Hintergrund
Farbdramaturgie im Film
In den dramaturgischen Konzepten von Kinofilmen spielen Farben nicht nur als wichtige Bedeutungsträger eine zentrale Rolle, sondern auch wegen ihrer Wirkung auf die menschliche Psyche: Durch Farben lassen sich, ähnlich subtil wie mit dem Einsatz von
Musik, Gefühle steuern und verstärken. Da die Aufmerksamkeit zudem meist vor allem auf Dialog und Aktion gerichtet ist, ist sich das Filmpublikum der
Farbarrangements oftmals kaum bewusst.
Der Einsatz von Farben im Film
Im Kino haben sich für den Einsatz von Farben Konventionen herausgebildet, die oft aus der Malerei stammen.
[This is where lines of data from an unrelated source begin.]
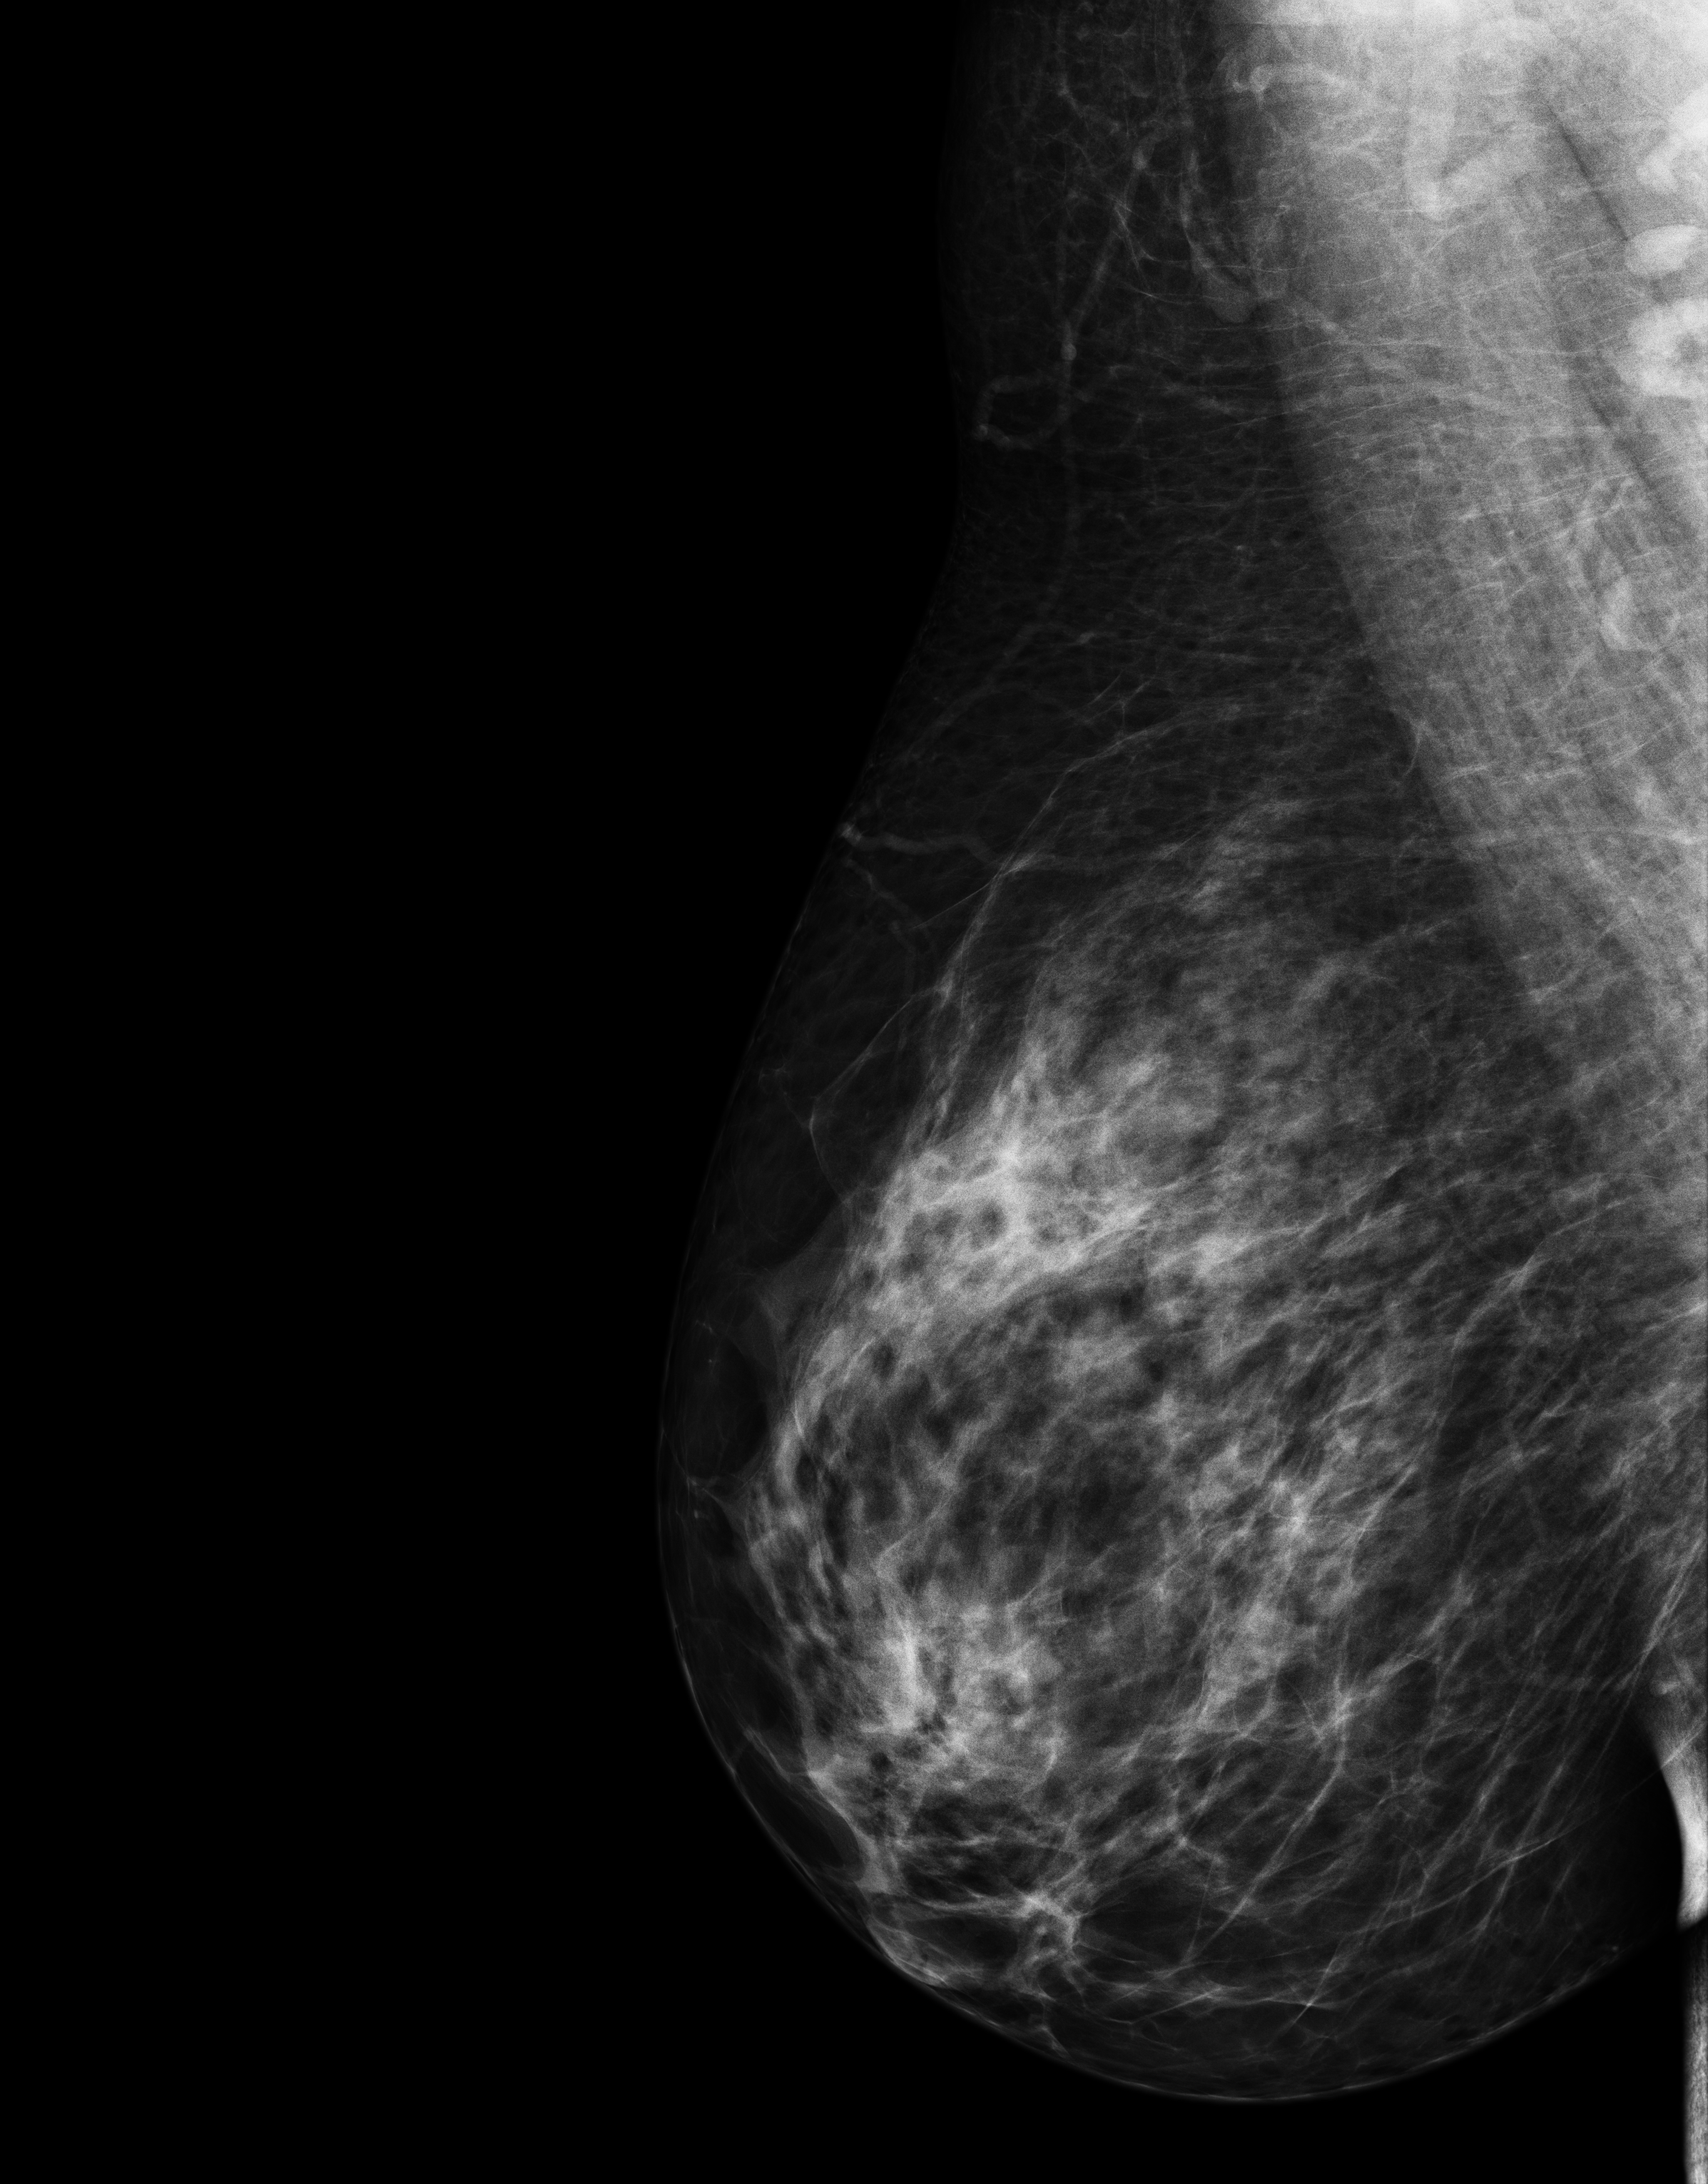
Full-field digital mammogram (FFDM); right breast; MLO view; annual screening mammography examination. Patient: female, 42 years.
Breast density at the screening exam (both breasts): heterogeneously dense (BI-RADS density category c). Final BI-RADS category for the screening round (tomosynthesis exam, both breasts): category 1. Recall: no recall after this screen.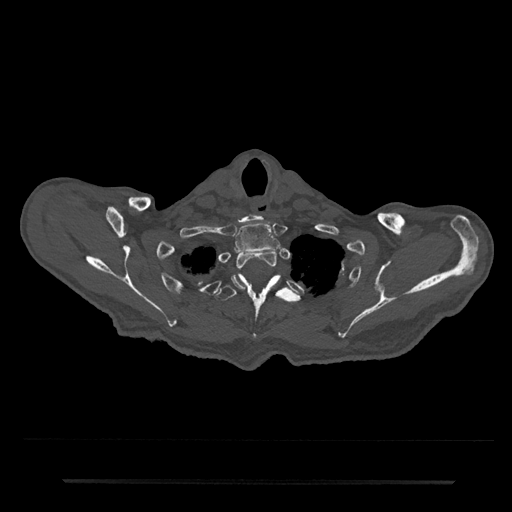
CT including the spine, one axial slice. Slice 686 of 797 in the series (ordered by position). 120 kVp. Bone window (W 1800 / L 400 HU). 512 × 512 image matrix, field of view 427 × 427 mm. Patient: male, 74 years. From the clinical record (not read from this slice): primary cancer: prostate.
Structures marked on this image (semi-automatically segmented with operator editing):
- T1 vertebra: box from (x=234, y=223) to (x=280, y=253) px
- T2 vertebra: (x=231, y=250)–(x=278, y=290)
- T3 vertebra: (x=216, y=274)–(x=300, y=341)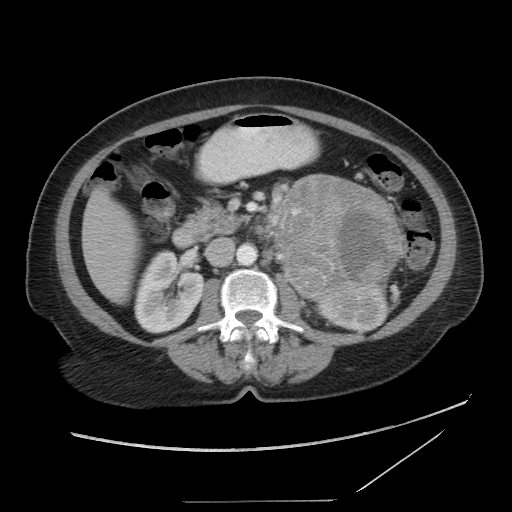
Contrast-enhanced abdominal CT, one axial slice. Slice 48 of 86 in the series (ordered by position). Reconstruction kernel STANDARD. 120 kVp. Intravenous contrast given. Soft-tissue window (W 400 / L 40 HU). 512 × 512 image matrix, field of view 398 × 398 mm. Female patient, age 77 years. Case-level facts recorded for this patient, not image findings: diagnosis: adrenocortical carcinoma; tumour side: left adrenal; tumour size at pathology: 13.1 cm; Ki-67 index: 10 %.
Outlined on this slice (semi-automatic segmentation, software-assisted and operator-edited):
- mass: bounding box <279,177,402,300> (left, top, right, bottom; pixels)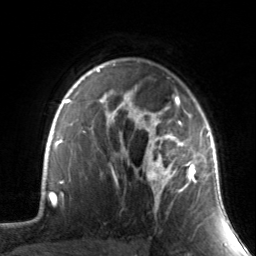
Breast MRI, one axial slice; position 107 of 134 along the scan axis; cropped to one breast; dynamic contrast-enhanced series, time point 2 of 7 at this slice position (early post-contrast); 3 T; TE 1.7 ms, TR 4.6 ms; 1.2 mm slice thickness; 256 × 256 image matrix, field of view 165 × 165 mm. Female patient.
Annotated regions visible in this slice (semi-automatically segmented with operator editing):
- enhancing-tissue mask used for the functional tumour volume (all voxels passing the contrast-enhancement thresholds inside the analysis volume; usually the tumour): bounding box [x1, y1, x2, y2] px = [130, 88, 211, 209]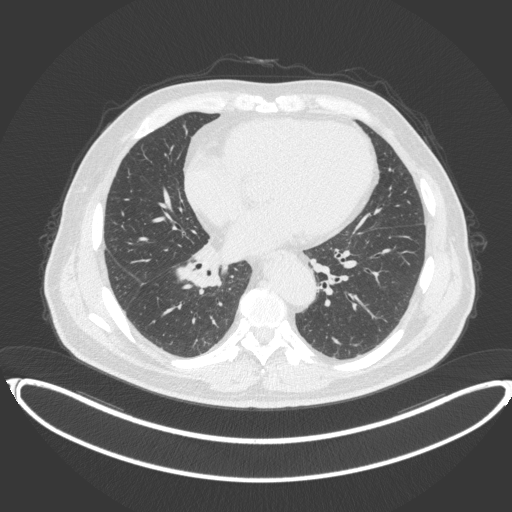
Chest CT, one axial slice; slice 171 of 383 in the series (ordered by position); reconstruction kernel B31f; 120 kVp; lung window (W 1500 / L -600 HU); 512 × 512 image matrix, field of view 448 × 448 mm. Patient: male, 61 years. From the clinical record (not read from this slice): clinical TNM (as recorded): T1b N1 M0.
Outlined on this slice (bounding box drawn by a radiologist):
- lung tumour (recorded histology: squamous cell carcinoma): bounding box (x1, y1, x2, y2) in pixels: (173, 254, 225, 289)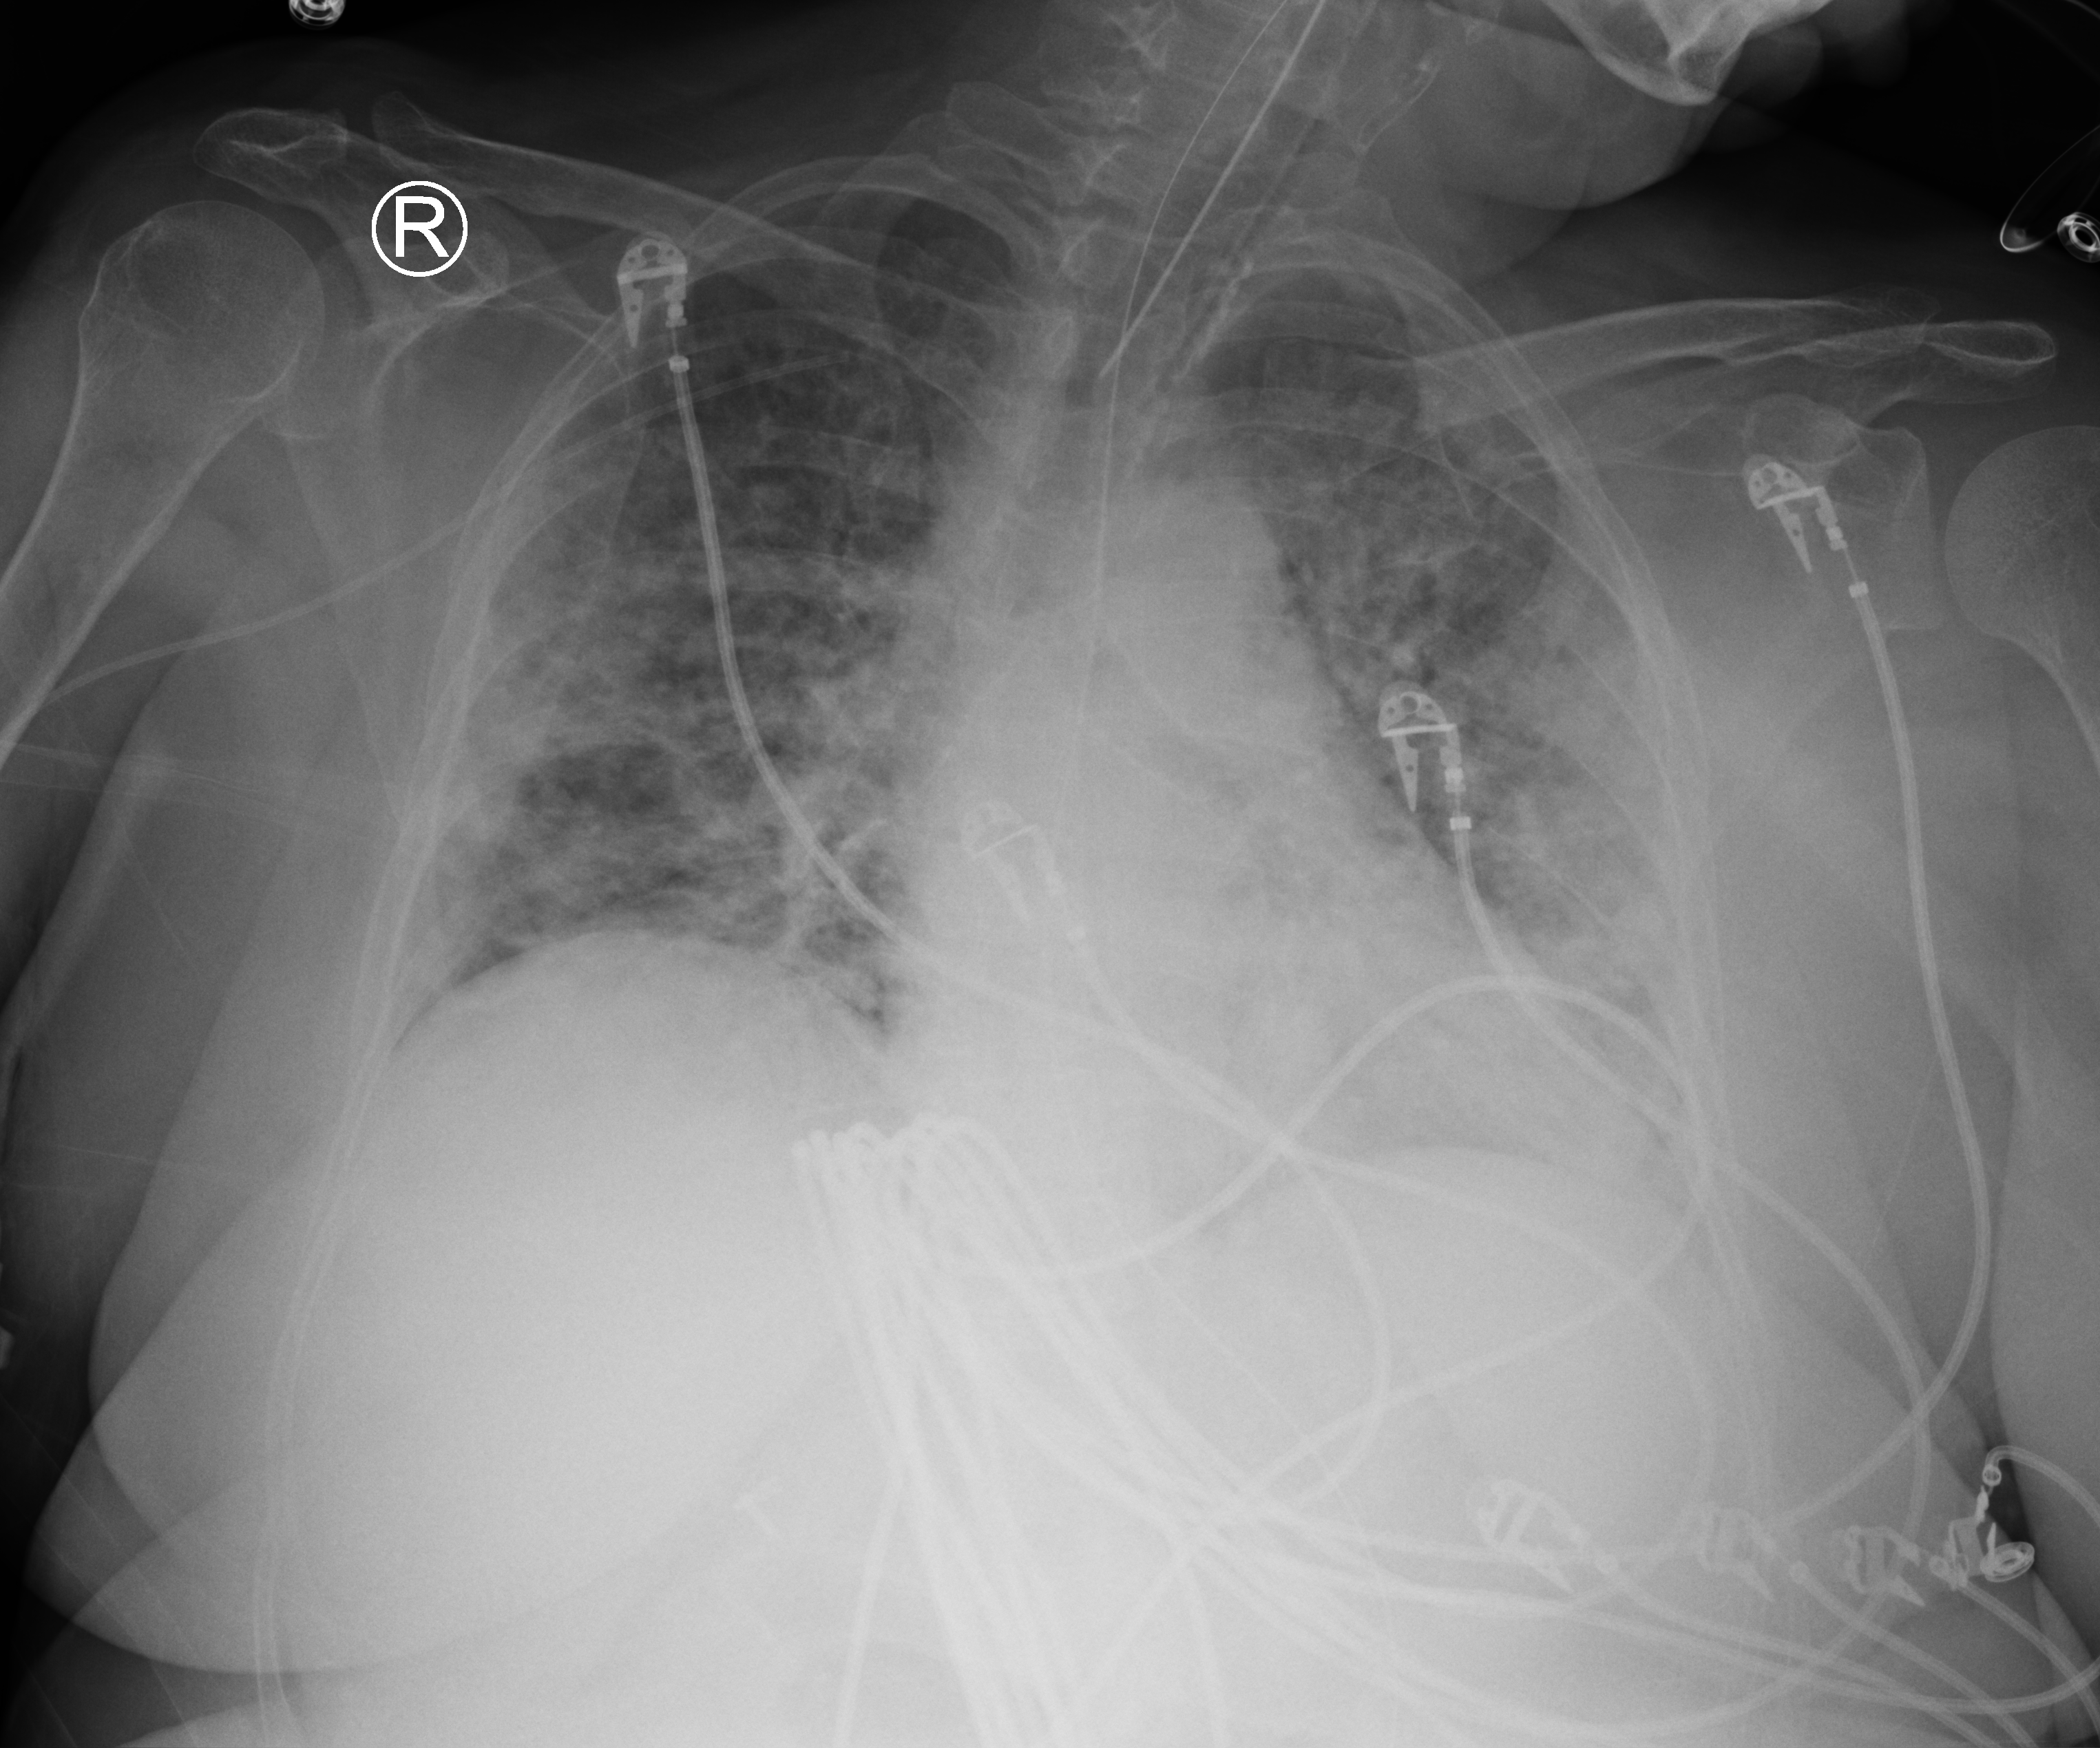
Portable chest radiograph; anteroposterior (AP) projection. Patient hospitalised with COVID-19; female, aged 18–59 years.
Admission-level facts for this patient (not findings on this image; timing relative to this image not recorded): hypertension (admission record): no.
Darüber hinaus finden zunehmend wissenschaftliche Erkenntnisse über die Wirkung von Farben Eingang in die
Filmgestaltung. Für den standardmäßigen dramaturgischen Einsatz von Farben in Filmen lassen sich einfache Beispiele nennen: So steht die Farbe Weiß häufig für Unschuld, aber auch für Reinheit, Sterilität und Kälte, Schwarz für Tod, Trauer, Macht und Gefahr. Die warme Farbe Rot symbolisiert meist Leidenschaft, kann aber auch eine aggressive Stimmung verstärken – während kalte Farben wie Blau und Grün überwiegend beruhigend wirken.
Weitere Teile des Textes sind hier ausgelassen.